» **Activity**: Copy out the text read from the records, from the line containing "# Bolt 전용 패키지 제거 (보통 @bolt 접두사)" through the line containing "จากผลงานปั่นวิ", keeping every character as it appears.
——————————
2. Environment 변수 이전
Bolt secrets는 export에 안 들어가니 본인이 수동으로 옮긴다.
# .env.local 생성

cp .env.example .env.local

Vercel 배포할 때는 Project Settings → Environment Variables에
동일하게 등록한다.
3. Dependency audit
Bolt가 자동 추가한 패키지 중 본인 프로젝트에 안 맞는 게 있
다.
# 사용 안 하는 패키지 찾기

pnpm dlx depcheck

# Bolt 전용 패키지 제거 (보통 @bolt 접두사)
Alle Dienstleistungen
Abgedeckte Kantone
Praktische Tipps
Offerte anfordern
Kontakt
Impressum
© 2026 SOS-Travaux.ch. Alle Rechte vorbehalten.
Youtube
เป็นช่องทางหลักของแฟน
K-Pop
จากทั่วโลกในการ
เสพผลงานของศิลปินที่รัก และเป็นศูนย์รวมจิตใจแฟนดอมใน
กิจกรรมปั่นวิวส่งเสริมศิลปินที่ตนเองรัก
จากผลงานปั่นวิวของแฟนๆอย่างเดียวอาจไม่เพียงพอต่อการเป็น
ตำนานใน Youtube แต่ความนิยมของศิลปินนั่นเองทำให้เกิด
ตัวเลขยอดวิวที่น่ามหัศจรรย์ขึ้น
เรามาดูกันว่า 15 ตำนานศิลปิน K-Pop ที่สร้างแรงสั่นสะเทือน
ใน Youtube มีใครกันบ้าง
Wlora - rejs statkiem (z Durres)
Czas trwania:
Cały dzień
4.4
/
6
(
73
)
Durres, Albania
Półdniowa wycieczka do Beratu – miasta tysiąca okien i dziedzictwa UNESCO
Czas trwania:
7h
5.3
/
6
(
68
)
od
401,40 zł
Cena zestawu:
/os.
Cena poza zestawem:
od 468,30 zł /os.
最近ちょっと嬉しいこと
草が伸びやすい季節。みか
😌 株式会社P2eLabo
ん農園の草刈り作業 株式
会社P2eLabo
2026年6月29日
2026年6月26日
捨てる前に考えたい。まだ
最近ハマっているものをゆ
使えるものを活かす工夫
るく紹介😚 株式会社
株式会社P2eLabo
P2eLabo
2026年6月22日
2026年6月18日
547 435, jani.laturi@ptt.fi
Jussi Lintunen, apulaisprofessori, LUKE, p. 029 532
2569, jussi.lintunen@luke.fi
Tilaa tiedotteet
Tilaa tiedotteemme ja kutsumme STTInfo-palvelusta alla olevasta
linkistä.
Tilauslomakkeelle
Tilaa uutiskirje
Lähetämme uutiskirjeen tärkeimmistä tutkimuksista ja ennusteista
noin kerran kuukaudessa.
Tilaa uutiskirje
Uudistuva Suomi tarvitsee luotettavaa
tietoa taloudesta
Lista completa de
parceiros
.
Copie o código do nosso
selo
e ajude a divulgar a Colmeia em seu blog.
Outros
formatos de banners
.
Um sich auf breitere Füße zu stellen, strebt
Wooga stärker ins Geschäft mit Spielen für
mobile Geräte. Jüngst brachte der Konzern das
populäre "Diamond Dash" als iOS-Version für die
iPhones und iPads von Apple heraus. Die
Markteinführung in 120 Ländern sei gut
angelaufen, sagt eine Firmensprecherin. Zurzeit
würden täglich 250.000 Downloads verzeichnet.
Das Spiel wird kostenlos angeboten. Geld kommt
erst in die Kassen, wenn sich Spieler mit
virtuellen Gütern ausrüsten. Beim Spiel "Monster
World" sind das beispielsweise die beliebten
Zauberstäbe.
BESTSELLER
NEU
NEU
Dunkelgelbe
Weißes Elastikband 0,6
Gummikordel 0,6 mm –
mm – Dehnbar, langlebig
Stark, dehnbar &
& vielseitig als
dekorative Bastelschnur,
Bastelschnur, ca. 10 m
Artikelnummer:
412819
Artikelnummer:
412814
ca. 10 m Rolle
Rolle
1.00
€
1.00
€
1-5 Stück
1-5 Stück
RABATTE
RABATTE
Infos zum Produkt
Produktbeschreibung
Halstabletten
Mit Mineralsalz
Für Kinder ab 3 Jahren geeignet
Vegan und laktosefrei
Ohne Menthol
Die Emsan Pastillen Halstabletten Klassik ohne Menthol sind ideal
——————————
» **Output below**:
# Bolt 전용 패키지 제거 (보통 @bolt 접두사)
Alle Dienstleistungen
Abgedeckte Kantone
Praktische Tipps
Offerte anfordern
Kontakt
Impressum
© 2026 SOS-Travaux.ch. Alle Rechte vorbehalten.
Youtube
เป็นช่องทางหลักของแฟน
K-Pop
จากทั่วโลกในการ
เสพผลงานของศิลปินที่รัก และเป็นศูนย์รวมจิตใจแฟนดอมใน
กิจกรรมปั่นวิวส่งเสริมศิลปินที่ตนเองรัก
จากผลงานปั่นวิวของแฟนๆอย่างเดียวอาจไม่เพียงพอต่อการเป็น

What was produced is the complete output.